O Sindicato dos Trabalhadores dos Registos e Notariado ameaçou este sábado retomar a greve e adotar outras formas de protesto caso as suas pretensões de aumento de salários, progressões de carreiras e reformas dos serviços não sejam atendidas.

Apesar de ter desconvocado um segundo período de greve — que estava marcado para os dias 19 a 24 deste mês –, o sindicato adianta hoje, em comunicado, que poderá voltar a avançar com nova paralisação.

“Se, nos próximos dias, não existir, por parte do Governo, vontade de encetar conversações de uma forma séria e justa, o STRN [Sindicato dos Trabalhadores dos Registos e Notariado] ponderará avançar de novo para a greve e para outras formas de protesto, até que as suas pretensões sejam aceites”, refere no documento, divulgado este sábado.

No último dia de uma greve que teve início na segunda-feira, o sindicato aproveita para anunciar que a adesão rondou os 90% e diz que, “em muitos pontos do país, [o protesto] encerrou por completo conservatórias e outros serviços”.

A greve “só não atingiu os 100%, porque alguns trabalhadores foram obrigados, ilegalmente, a assegurar os serviços mínimos decretados pelo Governo”, afirma o STRN.

O presidente do sindicato, Arménio Maximino, anunciou na quinta-feira que ia apresentar uma queixa-crime contra o Instituto dos Registos e Notariado, alegando haver um crime de desobediência referente aos serviços mínimos decretados pelo Governo.

Em causa está “um crime de desobediência ao acórdão do colégio arbitral que fixa os serviços mínimos dos trabalhadores” durante a greve, avançou o sindicato presidido por Arménio Maximino, numa nota.
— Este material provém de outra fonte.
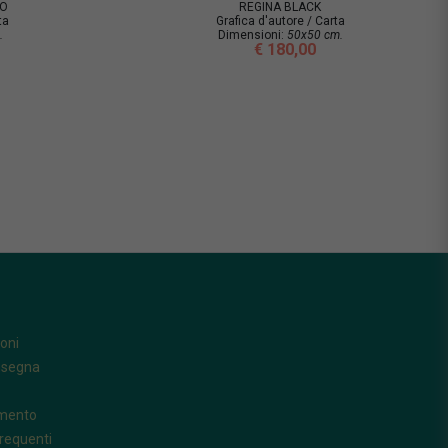
CO
REGINA BLACK
ta
Grafica d'autore / Carta
.
Dimensioni:
50x50 cm.
€ 180,00
oni
nsegna
amento
requenti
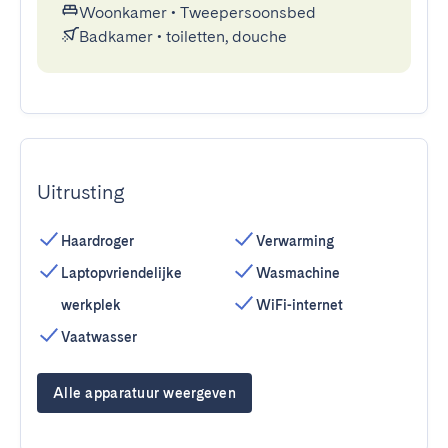
Woonkamer
•
Tweepersoonsbed
Badkamer
•
toiletten, douche
Uitrusting
Haardroger
Verwarming
Laptopvriendelijke
Wasmachine
werkplek
WiFi-internet
Vaatwasser
Alle apparatuur weergeven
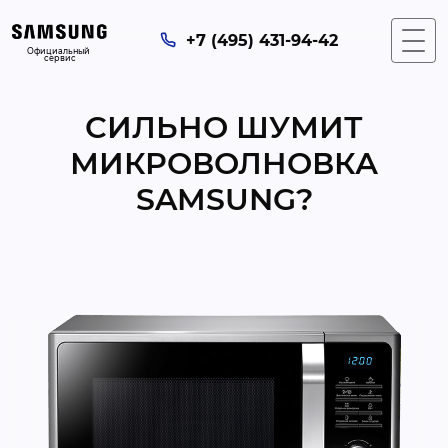
+7 (495) 431-94-42
Официальный 
сервис
СИЛЬНО ШУМИТ
МИКРОВОЛНОВКА
SAMSUNG?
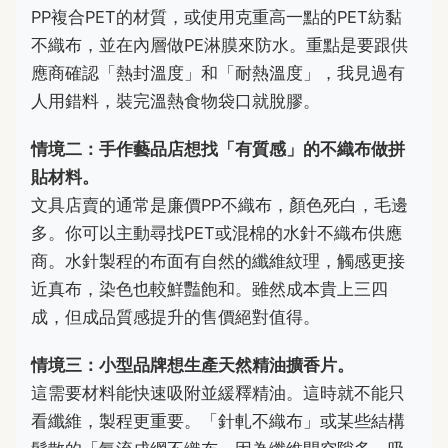
PP複合PET的材質，或使用克重高一點的PET紡黏
不織布，並在內層做PE淋膜來防水。重點是要跟供
應商確認「熱封溫度」和「耐熱溫度」，我見過有
人用錯料，裝完溫熱食物袋口就脫膠。
情境二：手作藝品店想找「有質感」的不織布做拼
貼材料。
文具店賣的通常是廉價PP不織布，顏色死白，毛邊
多。你可以主動尋找PET或混棉的水針不織布供應
商。水針製程的布面有自然的纖維紋理，觸感更接
近真布，染色也較鮮豔飽和。雖然成本貴上三四
成，但成品質感提升的售價絕對值得。
情境三：小型品牌想生產天然精油擴香片。
這需要材料能快速吸附並緩釋精油。這時就不能只
看纖維，製程更重要。「針軋不織布」或某些結構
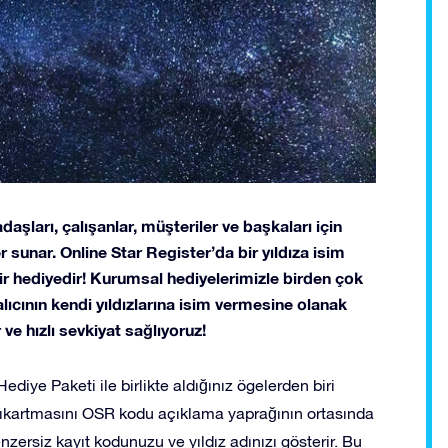
daşları, çalışanlar, müşteriler ve başkaları için
 sunar. Online Star Register’da bir yıldıza isim
r hediyedir! Kurumsal hediyelerimizle birden çok
alıcının kendi yıldızlarına isim vermesine olanak
r ve hızlı sevkiyat sağlıyoruz!
ediye Paketi ile birlikte aldığınız ögelerden biri
ız çıkartmasını OSR kodu açıklama yaprağının ortasında
enzersiz kayıt kodunuzu ve yıldız adınızı gösterir. Bu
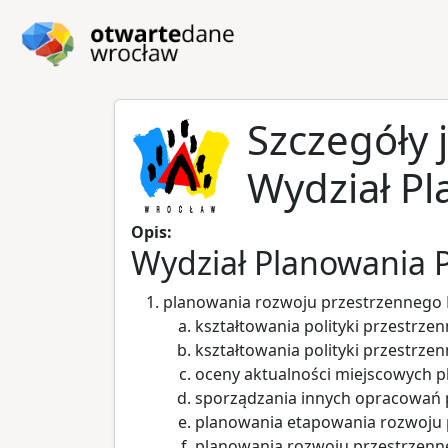
Przejdź do głównej zawartości
Przejdź do stopki
Szczegóły 
Wydział P
Opis:
Wydział Planowania P
planowania rozwoju przestrzennego 
kształtowania polityki przestrz
kształtowania polityki przestrz
oceny aktualności miejscowych 
sporządzania innych opracowań p
planowania etapowania rozwoju 
planowania rozwoju przestrzenn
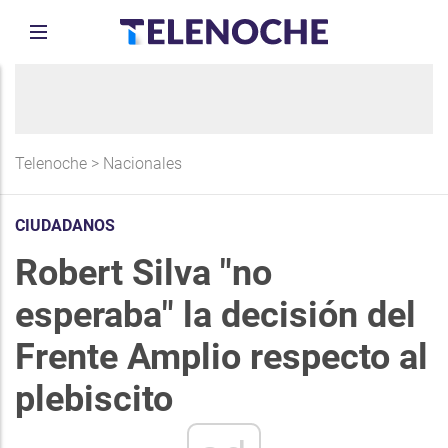
Telenoche
>
Nacionales
CIUDADANOS
Robert Silva "no
esperaba" la decisión del
Frente Amplio respecto al
plebiscito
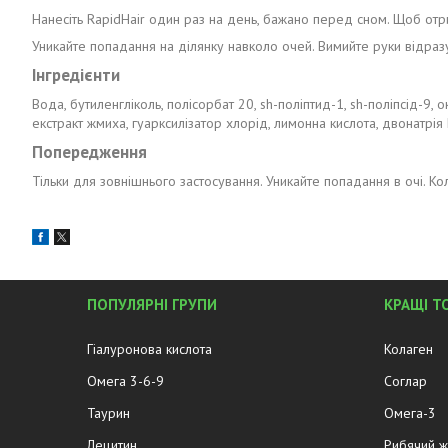
Нанесіть RapidHair один раз на день, бажано перед сном. Щоб отри
Уникайте попадання на ділянку навколо очей. Вимийте руки відразу
Інгредієнти
Вода, бутиленгліколь, полісорбат 20, sh-поліптид-1, sh-поліпсід-9, 
екстракт жмиха, гуарксилізатор хлорід, лимонна кислота, двонатрія 
Попередження
Тільки для зовнішнього застосування. Уникайте попадання в очі. К
ПОПУЛЯРНІ ГРУПИ
КРАЩІ Т
Гіалуронова кислота
Колаген
Омега 3-6-9
Соглар
Таурин
Омега-3
Лецитин
Рибячий 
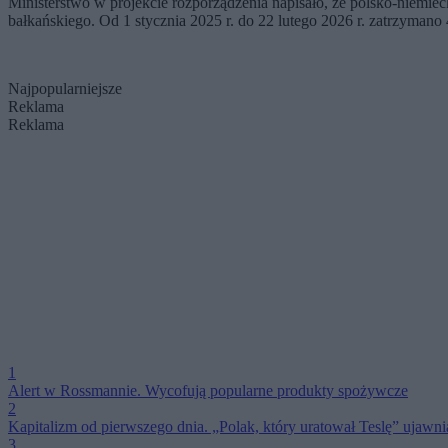
Ministerstwo w projekcie rozporządzenia napisało, że polsko-niemieck
bałkańskiego. Od 1 stycznia 2025 r. do 22 lutego 2026 r. zatrzymano 4
Najpopularniejsze
Reklama
Reklama
1
Alert w Rossmannie. Wycofują popularne produkty spożywcze
2
Kapitalizm od pierwszego dnia. „Polak, który uratował Teslę” ujawn
3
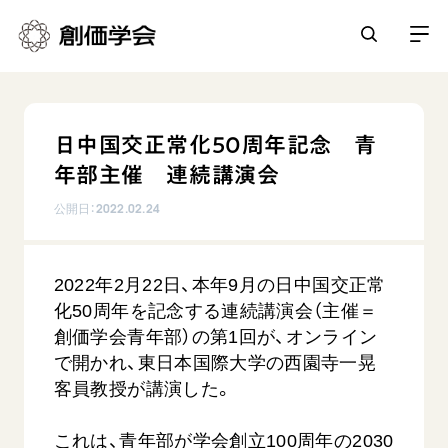
創価学会とは
日中国交正常化50周年記念 青
人間革命
年部主催 連続講演会
日常の活動
自他共の幸福
公開日：
2022.02.24
学会永遠の五指針
祈り
平和・文化・教育
朝晩の祈り（勤行・唱題）
御本尊
2022年2月22日、本年9月の日中国交正常
「平和の文化」を構築
座談会
聖典
世界の創価学会
化50周年を記念する連続講演会（主催＝
核兵器の廃絶に向け連帯を拡大
仏法を学ぶ
日蓮大聖人の仏法（教学入門）
創価学会青年部）の第1回が、オンライン
各国ウェブサイト
「人権文化」「ジェンダー平等」を促進
仏法を語る
で開かれ、東日本国際大学の西園寺一晃
基本情報
釈尊～法華経
世界の創価学会の歴史
客員教授が講演した。
「持続可能な開発目標（SDGs）」の取り組み
主な行事
日蓮大聖人
創価学会 会憲
人道支援
会員サポート
年間の活動について
創価学会の三代会長
これは、青年部が学会創立100周年の2030
創価学会 会則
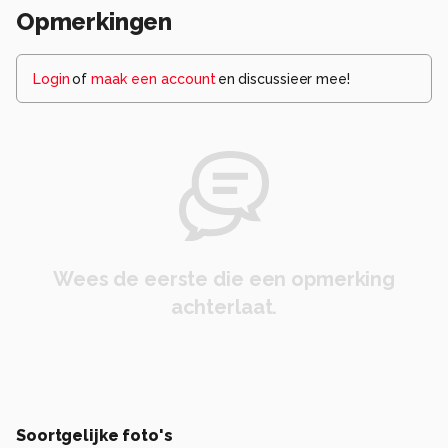
Opmerkingen
Login
of
maak een account
en discussieer mee!
Wees de eerste die een opmerking
achterlaat.
Soortgelijke foto's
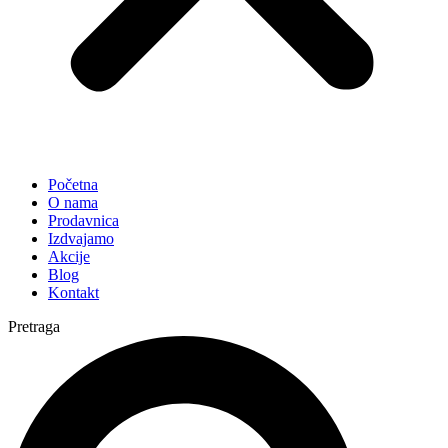
Početna
O nama
Prodavnica
Izdvajamo
Akcije
Blog
Kontakt
Pretraga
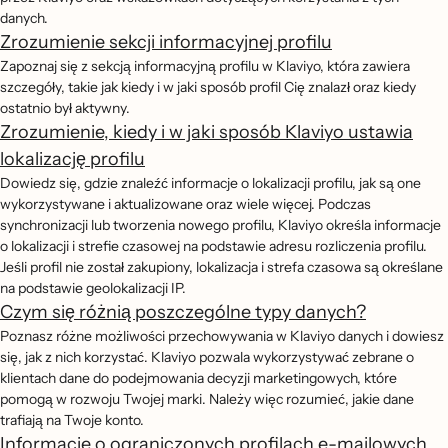
danych.
Zrozumienie sekcji informacyjnej profilu
Zapoznaj się z sekcją informacyjną profilu w Klaviyo, która zawiera
szczegóły, takie jak kiedy i w jaki sposób profil Cię znalazł oraz kiedy
ostatnio był aktywny.
Zrozumienie, kiedy i w jaki sposób Klaviyo ustawia
lokalizację profilu
Dowiedz się, gdzie znaleźć informacje o lokalizacji profilu, jak są one
wykorzystywane i aktualizowane oraz wiele więcej. Podczas
synchronizacji lub tworzenia nowego profilu, Klaviyo określa informacje
o lokalizacji i strefie czasowej na podstawie adresu rozliczenia profilu.
Jeśli profil nie został zakupiony, lokalizacja i strefa czasowa są określane
na podstawie geolokalizacji IP.
Czym się różnią poszczególne typy danych?
Poznasz różne możliwości przechowywania w Klaviyo danych i dowiesz
się, jak z nich korzystać. Klaviyo pozwala wykorzystywać zebrane o
klientach dane do podejmowania decyzji marketingowych, które
pomogą w rozwoju Twojej marki. Należy więc rozumieć, jakie dane
trafiają na Twoje konto.
Informacje o ograniczonych profilach e-mailowych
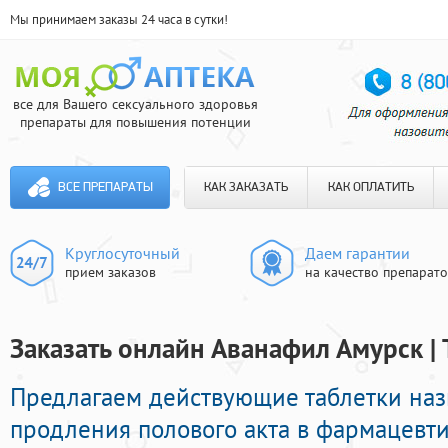
Мы принимаем заказы 24 часа в сутки!
все для Вашего сексуального здоровья
препараты для повышения потенции
ВСЕ ПРЕПАРАТЫ
КАК ЗАКАЗАТЬ
КАК ОПЛАТИТЬ
Круглосуточный
Даем гарантии
прием заказов
на качество препарат
Заказать онлайн Аванафил Амурск |
Предлагаем действующие таблетки на
продления полового акта в фармацевти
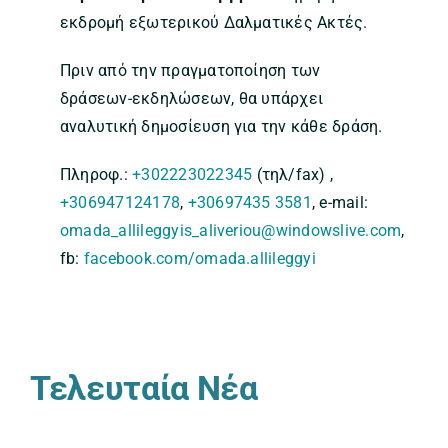
εκδρομή εξωτερικού Δαλματικές Ακτές.
Πριν από την πραγματοποίηση των
δράσεων-εκδηλώσεων, θα υπάρχει
αναλυτική δημοσίευση για την κάθε δράση.
Πληροφ.:
+302223022345
(τηλ/fax) ,
+306947124178
,
+30697435 3581
, e-mail:
omada_allileggyis_aliveriou@windowslive.com
,
fb:
facebook.com/omada.allileggyi
Τελευταία Νέα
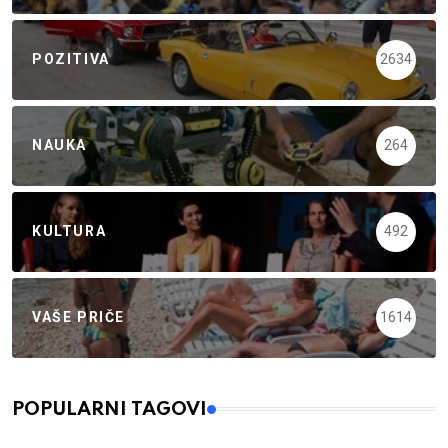
POZITIVA
2634
NAUKA
264
KULTURA
492
VAŠE PRIČE
1614
POPULARNI TAGOVI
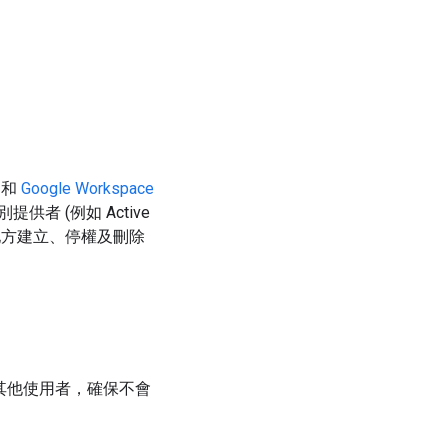
和
Google Workspace
 (例如 Active
地方建立、停權及刪除
給其他使用者，確保不會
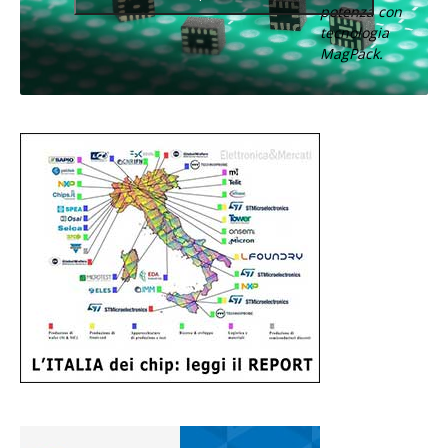
potenza con
tecnologia
MagPack.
Na sexta-feira, o sindicato desconvocou a greve marcada para a próxima semana, num “gesto de boa fé” para retomar as negociações com o Governo.

Segundo o presidente do STRN, depois do apelo do Governo aos motoristas de matérias perigosas para que desconvocassem a greve e optassem pela via do diálogo e das negociações com a associação patronal, os trabalhadores dos registos e notariado decidiram “dar um sinal de boa fé, um passo em frente, desconvocando a greve marcada entre os dias 19 e 24 deste mês.

Na origem desta greve, está, segundo o STRN, a proposta do Governo para o estatuto remuneratório, “que provoca um corte nos salários, bem como a progressão na carreira e a reforma dos serviços do registo, que vivem num autêntico caos”.

Ainda de acordo com o sindicato, cerca de 4.000 trabalhadores estão afetos ao STRN, representando mais de 80% da totalidade dos trabalhadores que exercem funções nas Conservatórias e outros serviços dos Registos e Notariado.